WRITTEN TASK – Where an image appears, leave it out; otherwise repeat the data exactly.
#### DATASET RECORDS ####
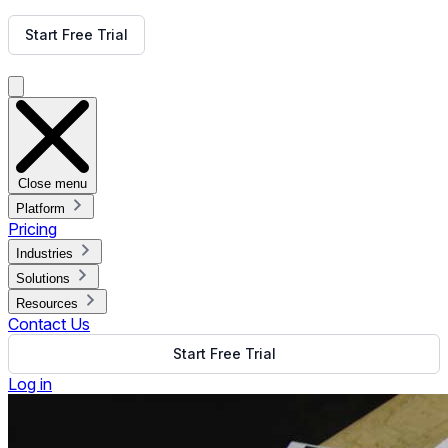
Get Free Demo
Start Free Trial
Get Free Demo
Close menu
Platform
Pricing
Industries
Solutions
Resources
Contact Us
Start Free Trial
Log in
####
ANSWER TO THE PROBLEM –
Get Free Demo
Start Free Trial
Get Free Demo
Close menu
Platform
Pricing
Industries
Solutions
Resources
Contact Us
Start Free Trial
Log in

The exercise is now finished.